*** RECORDS FOR THIS TASK ***
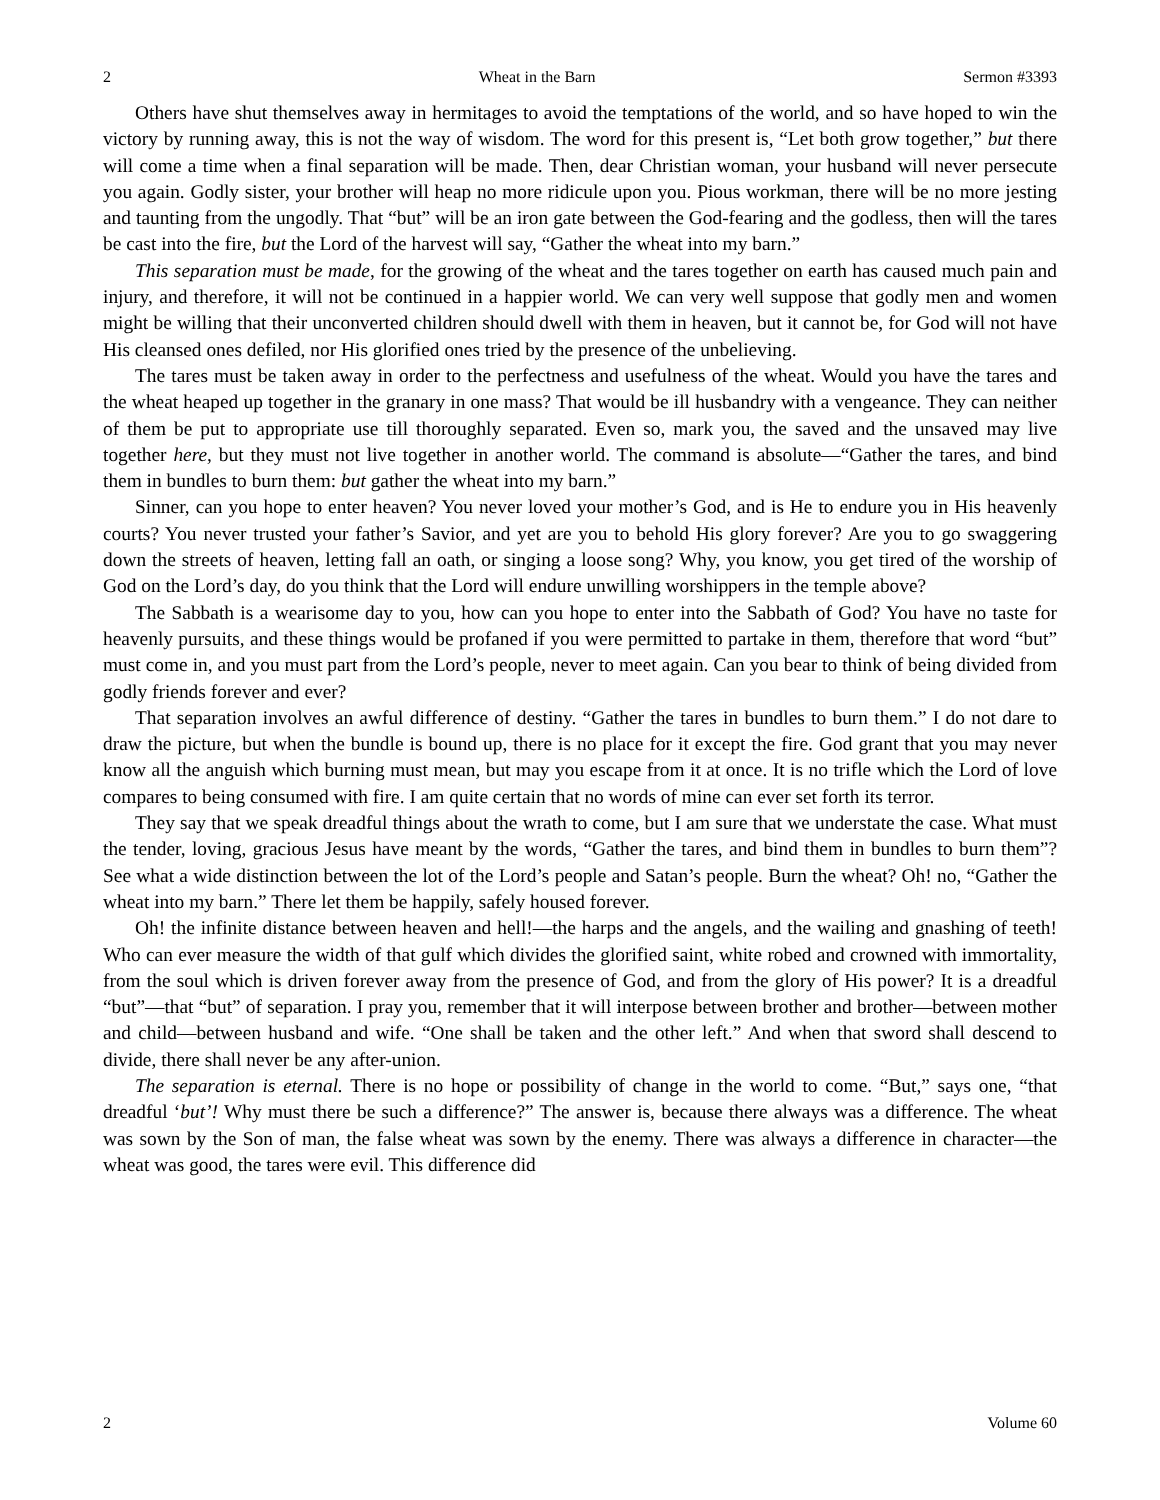2 Wheat in the Barn Sermon #3393
Others have shut themselves away in hermitages to avoid the temptations of the world, and so have hoped to win the victory by running away, this is not the way of wisdom. The word for this present is, “Let both grow together,” but there will come a time when a final separation will be made. Then, dear Christian woman, your husband will never persecute you again. Godly sister, your brother will heap no more ridicule upon you. Pious workman, there will be no more jesting and taunting from the ungodly. That “but” will be an iron gate between the God-fearing and the godless, then will the tares be cast into the fire, but the Lord of the harvest will say, “Gather the wheat into my barn.”
This separation must be made, for the growing of the wheat and the tares together on earth has caused much pain and injury, and therefore, it will not be continued in a happier world. We can very well suppose that godly men and women might be willing that their unconverted children should dwell with them in heaven, but it cannot be, for God will not have His cleansed ones defiled, nor His glorified ones tried by the presence of the unbelieving.
The tares must be taken away in order to the perfectness and usefulness of the wheat. Would you have the tares and the wheat heaped up together in the granary in one mass? That would be ill husbandry with a vengeance. They can neither of them be put to appropriate use till thoroughly separated. Even so, mark you, the saved and the unsaved may live together here, but they must not live together in another world. The command is absolute—“Gather the tares, and bind them in bundles to burn them: but gather the wheat into my barn.”
Sinner, can you hope to enter heaven? You never loved your mother’s God, and is He to endure you in His heavenly courts? You never trusted your father’s Savior, and yet are you to behold His glory forever? Are you to go swaggering down the streets of heaven, letting fall an oath, or singing a loose song? Why, you know, you get tired of the worship of God on the Lord’s day, do you think that the Lord will endure unwilling worshippers in the temple above?
The Sabbath is a wearisome day to you, how can you hope to enter into the Sabbath of God? You have no taste for heavenly pursuits, and these things would be profaned if you were permitted to partake in them, therefore that word “but” must come in, and you must part from the Lord’s people, never to meet again. Can you bear to think of being divided from godly friends forever and ever?
That separation involves an awful difference of destiny. “Gather the tares in bundles to burn them.” I do not dare to draw the picture, but when the bundle is bound up, there is no place for it except the fire. God grant that you may never know all the anguish which burning must mean, but may you escape from it at once. It is no trifle which the Lord of love compares to being consumed with fire. I am quite certain that no words of mine can ever set forth its terror.
They say that we speak dreadful things about the wrath to come, but I am sure that we understate the case. What must the tender, loving, gracious Jesus have meant by the words, “Gather the tares, and bind them in bundles to burn them”? See what a wide distinction between the lot of the Lord’s people and Satan’s people. Burn the wheat? Oh! no, “Gather the wheat into my barn.” There let them be happily, safely housed forever.
Oh! the infinite distance between heaven and hell!—the harps and the angels, and the wailing and gnashing of teeth! Who can ever measure the width of that gulf which divides the glorified saint, white robed and crowned with immortality, from the soul which is driven forever away from the presence of God, and from the glory of His power? It is a dreadful “but”—that “but” of separation. I pray you, remember that it will interpose between brother and brother—between mother and child—between husband and wife. “One shall be taken and the other left.” And when that sword shall descend to divide, there shall never be any after-union.
The separation is eternal. There is no hope or possibility of change in the world to come. “But,” says one, “that dreadful ‘but’! Why must there be such a difference?” The answer is, because there always was a difference. The wheat was sown by the Son of man, the false wheat was sown by the enemy. There was always a difference in character—the wheat was good, the tares were evil. This difference did
2 Volume 60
***
EXERCISE DIRECTIONS | Starting at the first line of the entries, restate word for word everything through the line that holds "Others have shut", both ends included, but omit any pictures.

RESULT |
2 Wheat in the Barn Sermon #3393
Others have shut themselves away in hermitages to avoid the temptations of the world, and so have hoped to win the victory by running away, this is not the way of wisdom. The word for this present is, “Let both grow together,” but there will come a time when a final separation will be made. Then, dear Christian woman, your husband will never persecute you again. Godly sister, your brother will heap no more ridicule upon you. Pious workman, there will be no more jesting and taunting from the ungodly. That “but” will be an iron gate between the God-fearing and the godless, then will the tares be cast into the fire, but the Lord of the harvest will say, “Gather the wheat into my barn.”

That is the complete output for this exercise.